┌─ TEXTO FORNECIDO
A Organização Mundial da Saúde (OMS) anunciou, nesta segunda-feira, que suspendeu “temporariamente” os ensaios clínicos com hidroxicloroquina que realiza com parceiros em diversos países, por medida de precaução.
A decisão segue a publicação na sexta-feira de um estudo na revista médica The Lancet, que considerou ineficaz ou até prejudicial o uso de cloroquina e seus derivados, como a hidroxicloroquina, contra a Covid-19, informou o diretor-geral da OMS, Tedros Adhanom Ghebreyesus, detalhando que a suspensão dos ensaios foi feita no sábado (23).
A OMS iniciou há mais de dois meses ensaios clínicos sobre os efeitos da hidroxicloroquina, nomeando a ação como “Solidariedade”, a fim de encontrar um tratamento eficaz contra a Covid-19. Atualmente, “mais de 400 hospitais em 35 países recrutam ativamente pacientes, e cerca de 3.500 pacientes foram recrutados em 17 países”, explicou a autoridade máxima da OMS.
No entanto, de acordo com este grande estudo publicado na The Lancet, realizado com quase 15.000 pacientes, nem a cloroquina nem seu derivado da hidroxicloroquina são eficazes contra a Covid-19 em pacientes hospitalizados, e essas moléculas aumentam o risco de morte e arritmia cardíaca.
Os testes serão suspensos até que os “dados” coletados pelos testes Solidaridade sejam “analisados”, disse Tedros.
└─
┌─ MATERIAL EXTRAÍDO
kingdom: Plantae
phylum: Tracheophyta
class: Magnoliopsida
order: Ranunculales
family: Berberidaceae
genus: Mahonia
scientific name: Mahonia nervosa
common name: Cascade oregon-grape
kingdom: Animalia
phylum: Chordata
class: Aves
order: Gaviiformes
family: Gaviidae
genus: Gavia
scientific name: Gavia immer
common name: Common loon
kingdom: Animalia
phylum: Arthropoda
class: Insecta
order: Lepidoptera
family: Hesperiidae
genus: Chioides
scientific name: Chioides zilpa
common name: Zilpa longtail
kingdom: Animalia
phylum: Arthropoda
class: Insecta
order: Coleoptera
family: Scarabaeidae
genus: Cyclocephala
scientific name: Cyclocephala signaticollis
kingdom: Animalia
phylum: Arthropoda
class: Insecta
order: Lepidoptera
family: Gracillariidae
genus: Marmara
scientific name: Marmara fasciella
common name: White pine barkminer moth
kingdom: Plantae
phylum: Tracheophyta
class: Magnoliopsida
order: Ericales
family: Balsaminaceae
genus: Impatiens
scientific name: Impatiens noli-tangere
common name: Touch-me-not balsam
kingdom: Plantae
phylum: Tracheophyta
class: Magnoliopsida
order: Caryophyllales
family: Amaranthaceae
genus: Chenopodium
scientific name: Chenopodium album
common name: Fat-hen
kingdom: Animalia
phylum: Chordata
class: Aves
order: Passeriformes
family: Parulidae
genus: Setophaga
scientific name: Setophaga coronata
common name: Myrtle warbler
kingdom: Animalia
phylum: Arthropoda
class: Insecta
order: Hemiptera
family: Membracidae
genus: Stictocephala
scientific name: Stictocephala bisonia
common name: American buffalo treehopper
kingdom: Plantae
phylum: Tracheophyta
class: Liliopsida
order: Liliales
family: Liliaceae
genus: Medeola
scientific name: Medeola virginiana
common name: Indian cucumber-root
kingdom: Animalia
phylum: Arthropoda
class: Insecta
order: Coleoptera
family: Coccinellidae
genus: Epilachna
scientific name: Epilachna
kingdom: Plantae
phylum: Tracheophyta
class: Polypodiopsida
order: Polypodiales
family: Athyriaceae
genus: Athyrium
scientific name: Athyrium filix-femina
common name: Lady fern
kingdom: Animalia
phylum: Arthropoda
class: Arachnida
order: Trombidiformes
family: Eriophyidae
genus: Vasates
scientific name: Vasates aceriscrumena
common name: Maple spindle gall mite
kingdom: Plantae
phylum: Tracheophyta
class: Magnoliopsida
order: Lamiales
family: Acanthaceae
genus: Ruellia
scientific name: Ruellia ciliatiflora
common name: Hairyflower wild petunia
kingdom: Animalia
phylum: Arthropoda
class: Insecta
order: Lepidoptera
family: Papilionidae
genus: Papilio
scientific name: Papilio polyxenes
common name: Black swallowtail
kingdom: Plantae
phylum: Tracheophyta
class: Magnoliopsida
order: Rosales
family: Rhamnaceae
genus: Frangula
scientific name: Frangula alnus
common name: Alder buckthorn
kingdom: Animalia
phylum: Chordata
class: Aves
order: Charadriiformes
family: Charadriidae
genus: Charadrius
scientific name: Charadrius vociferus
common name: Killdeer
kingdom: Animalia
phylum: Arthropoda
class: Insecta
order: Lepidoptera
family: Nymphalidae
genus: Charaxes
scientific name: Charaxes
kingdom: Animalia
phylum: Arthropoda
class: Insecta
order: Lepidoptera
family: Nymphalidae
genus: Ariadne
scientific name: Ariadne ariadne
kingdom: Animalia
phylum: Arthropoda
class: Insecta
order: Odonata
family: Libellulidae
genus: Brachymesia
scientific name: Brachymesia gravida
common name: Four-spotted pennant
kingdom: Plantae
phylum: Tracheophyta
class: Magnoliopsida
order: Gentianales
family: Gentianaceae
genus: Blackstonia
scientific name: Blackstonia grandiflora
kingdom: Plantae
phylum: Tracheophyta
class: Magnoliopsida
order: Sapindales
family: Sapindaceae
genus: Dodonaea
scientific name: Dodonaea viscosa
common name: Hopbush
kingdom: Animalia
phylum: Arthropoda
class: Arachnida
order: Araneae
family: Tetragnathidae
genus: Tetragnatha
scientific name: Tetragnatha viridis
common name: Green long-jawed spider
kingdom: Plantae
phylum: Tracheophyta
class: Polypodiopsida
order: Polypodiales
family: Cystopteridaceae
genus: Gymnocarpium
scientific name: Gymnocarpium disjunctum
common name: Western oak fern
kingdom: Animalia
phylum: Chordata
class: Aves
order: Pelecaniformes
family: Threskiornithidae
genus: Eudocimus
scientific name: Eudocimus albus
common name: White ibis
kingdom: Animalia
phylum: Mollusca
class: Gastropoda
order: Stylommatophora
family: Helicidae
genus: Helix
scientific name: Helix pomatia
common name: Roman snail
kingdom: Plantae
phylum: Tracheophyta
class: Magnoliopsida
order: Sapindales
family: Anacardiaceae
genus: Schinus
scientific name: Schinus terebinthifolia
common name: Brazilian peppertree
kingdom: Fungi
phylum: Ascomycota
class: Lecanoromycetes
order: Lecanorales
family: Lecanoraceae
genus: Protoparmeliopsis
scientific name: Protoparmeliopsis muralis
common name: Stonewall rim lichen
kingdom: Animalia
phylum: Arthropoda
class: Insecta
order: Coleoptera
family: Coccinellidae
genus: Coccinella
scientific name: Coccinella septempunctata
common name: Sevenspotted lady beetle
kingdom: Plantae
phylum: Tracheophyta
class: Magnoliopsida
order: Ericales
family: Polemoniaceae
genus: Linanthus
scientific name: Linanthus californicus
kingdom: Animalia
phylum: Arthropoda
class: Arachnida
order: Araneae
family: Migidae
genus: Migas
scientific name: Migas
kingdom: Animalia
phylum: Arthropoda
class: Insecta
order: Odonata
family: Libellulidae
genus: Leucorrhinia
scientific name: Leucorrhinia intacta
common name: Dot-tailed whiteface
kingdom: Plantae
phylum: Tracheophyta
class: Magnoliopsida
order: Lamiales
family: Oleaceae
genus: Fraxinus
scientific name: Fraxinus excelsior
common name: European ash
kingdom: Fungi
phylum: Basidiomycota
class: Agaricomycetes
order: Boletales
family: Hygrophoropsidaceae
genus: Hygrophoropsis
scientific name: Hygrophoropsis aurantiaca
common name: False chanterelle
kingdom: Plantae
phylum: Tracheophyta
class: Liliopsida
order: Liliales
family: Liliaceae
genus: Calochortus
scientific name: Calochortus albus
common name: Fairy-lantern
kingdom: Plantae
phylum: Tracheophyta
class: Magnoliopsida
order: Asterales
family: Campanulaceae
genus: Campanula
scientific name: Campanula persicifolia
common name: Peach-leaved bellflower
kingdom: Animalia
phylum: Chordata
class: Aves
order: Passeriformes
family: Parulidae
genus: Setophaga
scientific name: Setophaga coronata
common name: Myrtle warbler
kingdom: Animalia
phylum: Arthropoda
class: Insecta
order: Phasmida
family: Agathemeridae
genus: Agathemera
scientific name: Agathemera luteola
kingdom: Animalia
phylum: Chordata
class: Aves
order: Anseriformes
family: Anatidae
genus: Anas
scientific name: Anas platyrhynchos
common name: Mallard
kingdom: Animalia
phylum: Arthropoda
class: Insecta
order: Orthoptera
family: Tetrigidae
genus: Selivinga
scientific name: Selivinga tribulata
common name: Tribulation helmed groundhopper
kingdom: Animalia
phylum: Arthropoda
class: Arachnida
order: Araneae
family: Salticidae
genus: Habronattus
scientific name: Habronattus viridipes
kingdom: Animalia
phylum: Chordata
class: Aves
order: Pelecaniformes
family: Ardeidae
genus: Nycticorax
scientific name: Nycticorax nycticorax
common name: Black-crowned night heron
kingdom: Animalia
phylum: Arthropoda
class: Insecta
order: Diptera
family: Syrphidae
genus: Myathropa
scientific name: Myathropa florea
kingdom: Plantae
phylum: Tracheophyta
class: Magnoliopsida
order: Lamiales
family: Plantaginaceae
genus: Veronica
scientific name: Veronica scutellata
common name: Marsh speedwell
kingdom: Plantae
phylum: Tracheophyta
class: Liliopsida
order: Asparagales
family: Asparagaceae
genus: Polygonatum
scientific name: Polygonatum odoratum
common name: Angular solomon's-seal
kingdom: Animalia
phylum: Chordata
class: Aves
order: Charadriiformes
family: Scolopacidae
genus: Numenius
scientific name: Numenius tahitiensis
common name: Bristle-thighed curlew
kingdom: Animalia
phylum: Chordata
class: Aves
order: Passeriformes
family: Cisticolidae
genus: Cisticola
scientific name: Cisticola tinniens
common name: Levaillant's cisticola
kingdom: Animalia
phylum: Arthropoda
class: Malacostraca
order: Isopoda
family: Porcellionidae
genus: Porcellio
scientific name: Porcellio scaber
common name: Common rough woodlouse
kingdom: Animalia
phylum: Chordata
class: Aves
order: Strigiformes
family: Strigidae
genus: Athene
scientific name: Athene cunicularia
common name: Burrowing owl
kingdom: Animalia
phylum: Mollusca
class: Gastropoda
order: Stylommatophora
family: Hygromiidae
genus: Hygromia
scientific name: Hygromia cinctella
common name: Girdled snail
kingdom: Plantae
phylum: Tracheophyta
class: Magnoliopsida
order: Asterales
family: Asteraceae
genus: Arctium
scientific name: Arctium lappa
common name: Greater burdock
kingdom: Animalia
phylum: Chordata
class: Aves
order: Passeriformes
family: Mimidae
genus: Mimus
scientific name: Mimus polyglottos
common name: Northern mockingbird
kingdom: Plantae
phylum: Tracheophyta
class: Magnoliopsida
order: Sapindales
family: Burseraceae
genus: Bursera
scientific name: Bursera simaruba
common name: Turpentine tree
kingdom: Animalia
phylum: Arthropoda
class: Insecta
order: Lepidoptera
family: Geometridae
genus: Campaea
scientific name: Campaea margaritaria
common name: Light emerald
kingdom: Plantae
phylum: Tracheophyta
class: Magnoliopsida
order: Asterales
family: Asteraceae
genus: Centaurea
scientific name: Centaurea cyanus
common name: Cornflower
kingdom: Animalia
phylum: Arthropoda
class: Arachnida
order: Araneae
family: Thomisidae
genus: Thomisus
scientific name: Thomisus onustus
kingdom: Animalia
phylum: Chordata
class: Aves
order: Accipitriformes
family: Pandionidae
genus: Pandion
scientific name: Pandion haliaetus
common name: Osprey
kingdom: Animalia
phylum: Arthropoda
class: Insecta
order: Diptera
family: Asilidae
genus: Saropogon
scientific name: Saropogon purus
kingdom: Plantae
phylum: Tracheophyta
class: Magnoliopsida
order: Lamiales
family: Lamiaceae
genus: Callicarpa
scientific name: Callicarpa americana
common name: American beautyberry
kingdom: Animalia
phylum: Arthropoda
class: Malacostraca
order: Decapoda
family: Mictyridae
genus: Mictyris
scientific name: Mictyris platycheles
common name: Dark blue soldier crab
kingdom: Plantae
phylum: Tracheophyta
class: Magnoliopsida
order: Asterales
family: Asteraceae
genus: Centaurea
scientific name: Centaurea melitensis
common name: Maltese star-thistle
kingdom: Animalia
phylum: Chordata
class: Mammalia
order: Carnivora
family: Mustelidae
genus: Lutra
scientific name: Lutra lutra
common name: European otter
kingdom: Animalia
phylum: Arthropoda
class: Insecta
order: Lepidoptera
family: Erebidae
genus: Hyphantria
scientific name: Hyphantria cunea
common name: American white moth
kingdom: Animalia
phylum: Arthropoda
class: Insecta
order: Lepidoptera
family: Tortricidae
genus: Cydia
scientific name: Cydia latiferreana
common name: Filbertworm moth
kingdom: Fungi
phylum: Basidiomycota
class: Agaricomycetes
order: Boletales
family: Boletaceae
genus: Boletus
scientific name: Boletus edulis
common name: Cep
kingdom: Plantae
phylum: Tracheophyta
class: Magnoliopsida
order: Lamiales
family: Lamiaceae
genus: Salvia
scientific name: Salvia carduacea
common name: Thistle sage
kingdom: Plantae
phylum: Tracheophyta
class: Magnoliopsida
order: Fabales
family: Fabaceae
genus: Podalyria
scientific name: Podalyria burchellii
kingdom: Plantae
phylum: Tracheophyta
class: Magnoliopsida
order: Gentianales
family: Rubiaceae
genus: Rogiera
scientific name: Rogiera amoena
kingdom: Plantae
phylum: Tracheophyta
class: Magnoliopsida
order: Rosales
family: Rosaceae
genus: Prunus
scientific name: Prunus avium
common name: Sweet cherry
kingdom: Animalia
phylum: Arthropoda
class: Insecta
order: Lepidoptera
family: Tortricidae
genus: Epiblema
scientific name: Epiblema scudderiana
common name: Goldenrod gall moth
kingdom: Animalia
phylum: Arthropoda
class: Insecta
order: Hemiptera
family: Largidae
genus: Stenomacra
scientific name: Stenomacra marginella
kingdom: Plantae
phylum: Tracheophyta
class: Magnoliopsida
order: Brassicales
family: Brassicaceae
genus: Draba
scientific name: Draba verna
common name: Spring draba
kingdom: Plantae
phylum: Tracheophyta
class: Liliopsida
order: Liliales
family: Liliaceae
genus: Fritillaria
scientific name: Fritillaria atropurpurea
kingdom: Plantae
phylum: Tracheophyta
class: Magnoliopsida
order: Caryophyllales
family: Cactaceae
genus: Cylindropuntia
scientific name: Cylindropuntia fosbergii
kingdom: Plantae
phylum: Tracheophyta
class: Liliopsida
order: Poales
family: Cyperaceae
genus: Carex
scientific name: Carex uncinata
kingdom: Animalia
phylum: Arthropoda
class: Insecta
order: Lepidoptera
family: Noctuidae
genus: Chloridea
└─
[EXERCÍCIOS PROPOSTOS]
• A. Verifique se cada afirmação abaixo está de acordo com o texto sobre a suspensão dos ensaios com hidroxicloroquina. Responda sim ou não a cada uma e cite literalmente as palavras do texto que decidem a questão.
(i) A suspensão dos ensaios foi efetuada no sábado.
(ii) O estudo publicado na The Lancet envolveu cerca de 3.500 pacientes.
(iii) Os ensaios clínicos da OMS tiveram início há menos de um mês.
• B. Dê prosseguimento ao texto sobre a suspensão dos ensaios com hidroxicloroquina, começando logo após a última frase apresentada.

[RESPOSTAS ÀS TAREFAS]
• A.
(i) Sim: “a suspensão dos ensaios foi feita no sábado (23)”.
(ii) Não: “realizado com quase 15.000 pacientes”.
(iii) Não: “A OMS iniciou há mais de dois meses ensaios clínicos”.

• B.
“Esta é uma medida temporária“, informou Soumya Swaminathan, chefe do departamento de ciências da OMS, antes de enfatizar a “incerteza” em torno do uso da hidroxicloroquina – um derivado da cloroquina que tem sido usado há décadas contra a malária e também é prescrita em doenças de origem autoimune, como lúpus e artrite reumatoide.
Após um pequeno estudo chinês pouco detalhado que alegou a eficácia do fosfato de cloroquina no tratamento de pacientes com SARS-CoV2, a cloroquina ganhou destaque. O presidente dos Estados Unidos, Donald Trump, confessou consumir a medicação para prevenir a Covid-19 e o Ministério da Saúde recomendou seu uso em pacientes contagiados com sintomas leves.
Nesta segunda-feira, o chefe da OMS lembrou que esses medicamentos – hidroxicloroquina e cloroquina – “são geralmente reconhecidos como seguros para pacientes afetados por doenças autoimunes ou malária“.
O professor Christian Funck-Brentano, responsável pelo centro de investigação clínica da Universidade Sorbonne assinou, na The Lancet, um artigo com o objetivo de comentar este estudo pouco favorável a agora polêmica hidroxicloroquina. Em entrevista exclusiva à RFI, ele enfatiza que não se trata de uma enquete, mas de uma análise de registro internacional, baseada em estudos observacionais, e que como todos os estudos desse tipo, estão sujeitos a críticas desde sua publicação.
“O que este estudo assinala, afinal, é que o benefício esperado pela cloroquina ou pela hidroxicloroquina, associadas ou não a algum antibiótico, não é tão evidente, e que seu uso é potencialmente ligado ao risco de aumento da mortalidade. São estatísticas alcançadas a partir de uma enorme base de dados, que apontam uma tendência significativa, a de uma problemática maior do que uma eficácia”, explica Funck-Brentano, que também é chefe de serviço de Farmacologia Médica e diretor do CIC Paris-Leste Pitié-Salpêtrière.
O especialista enfatiza ainda que as acusações de uma manipulação política em relação ao estudo são infundadas e devem ser combatidas.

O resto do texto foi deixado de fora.